Jay Jacobs
- Company type: Corporation
- Industry: Retail
- Founded: 1941
- Defunct: September 3, 1999
- Fate: Bankrupt
- Headquarters: Seattle, Washington
- Website: None

= Jay Jacobs (retailer) =

Jay Jacobs was a clothing retailer based in downtown Seattle, Washington, founded in 1941 by its namesake Jay Jacobs (October 13, 1911 – February 15, 2013). It specialized in trendy clothing for teens, mainly targeting girls. Although the company's first 20 years saw the opening of only two more stores, it was largely profitable at its height in the mid-1980s and operated 288 stores in 22 western states by 1993.

However, 1992 saw a major about face from success and many of the stores, especially in southern California, were becoming unprofitable and were closed. Although the cause of the turnaround is difficult to put a finger on, a recession, which proved troublesome for many retailers, could have been partially to blame. Some thought the company was expanding too quickly and its assets were spread too thin. Others argued that Jacobs had lost touch with the rapidly changing fashion trends and that he never gave his son-in-law enough control over the company.

In an attempt to gain back lost business, the company tried to expand its target audience by going after young adults with career oriented clothing. This did not work, however, and with stores closing and rapidly falling sales, Jay Jacobs filed for Chapter 11 bankruptcy in May 1994.
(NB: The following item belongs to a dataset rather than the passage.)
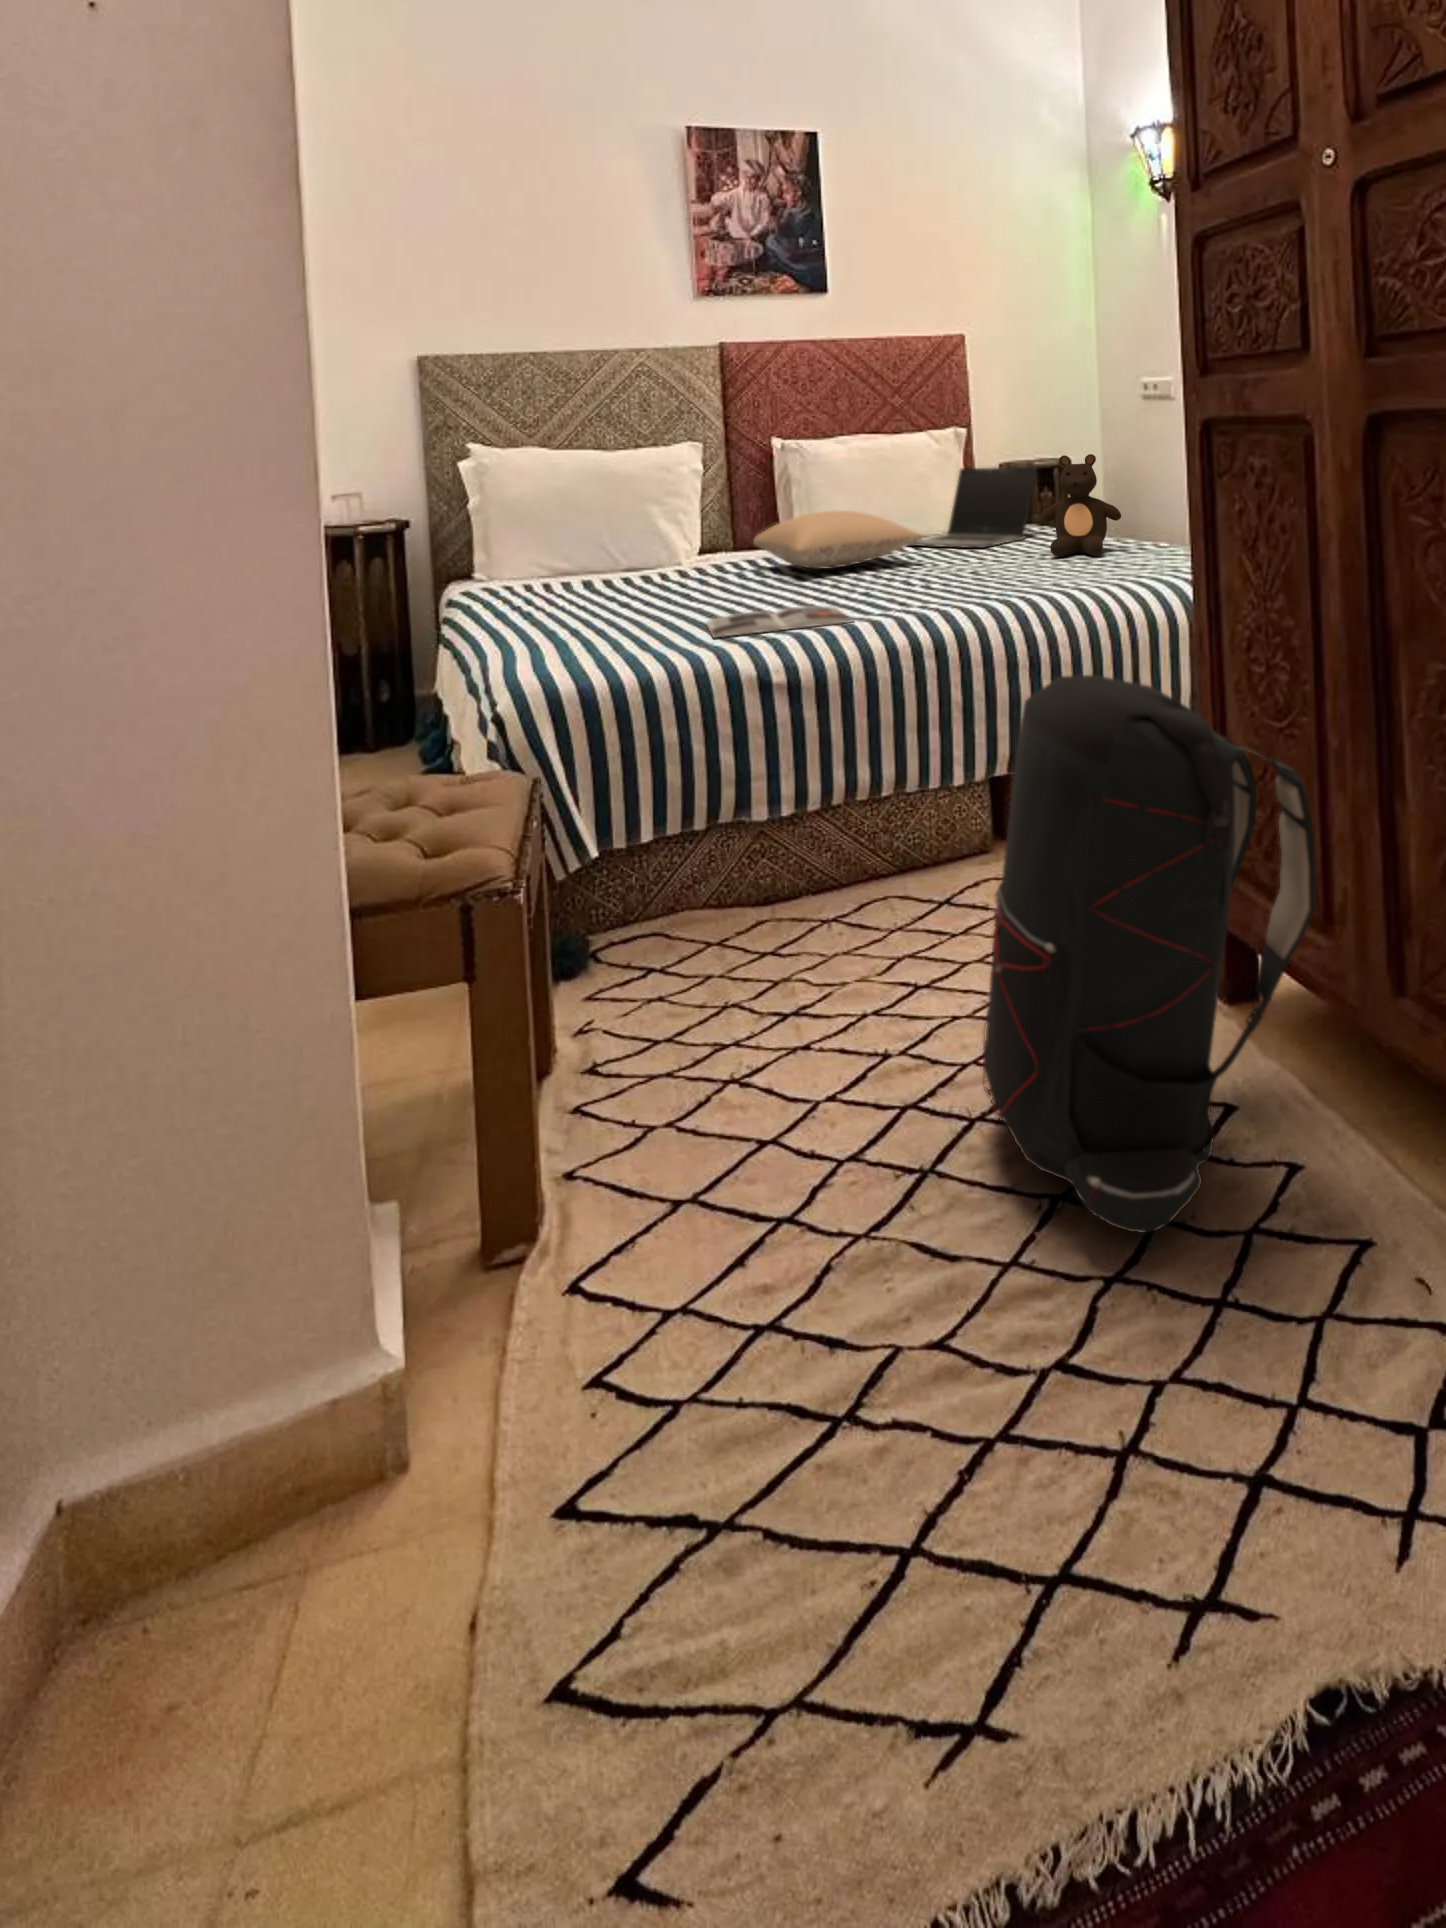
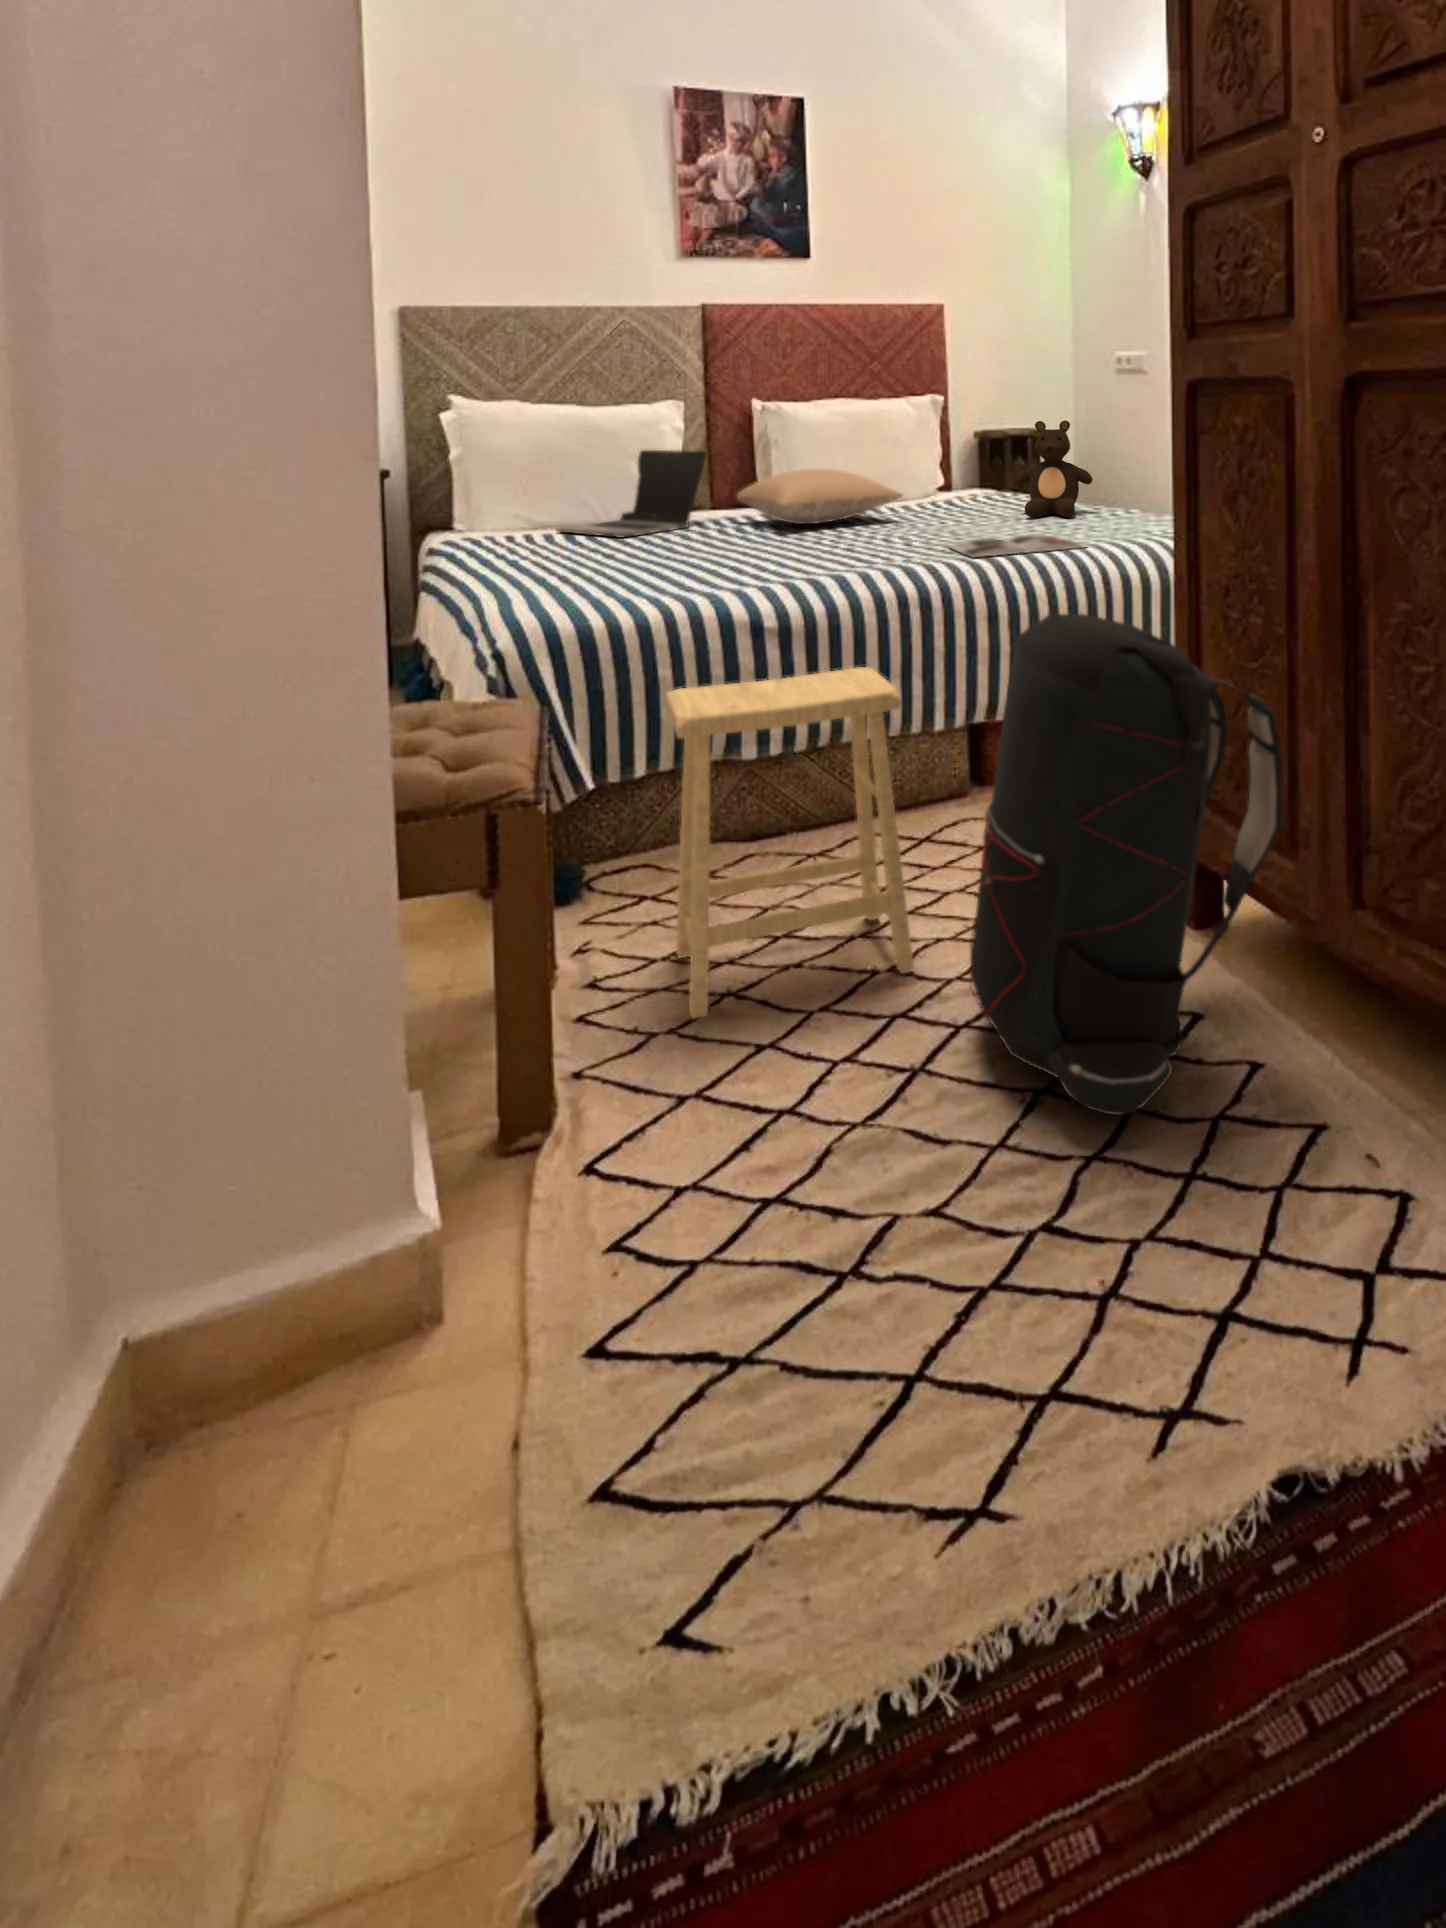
laptop: present [909,467,1036,548] -> present [557,450,707,538]
magazine: present [706,606,853,637] -> present [949,535,1086,557]
footstool: none [662,730,929,1115] -> present [666,667,914,1019]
Less than half the stores remained after the bankruptcy proceedings concluded. Founder Jay Jacobs resigned as chairman of the board in June 1997 and left the board entirely the following November. They again filed for Chapter 11 on September 3, 1999, and announced the closure of the remaining 114 stores the same day.

Jacobs, the namesake of the company, died February 15, 2013.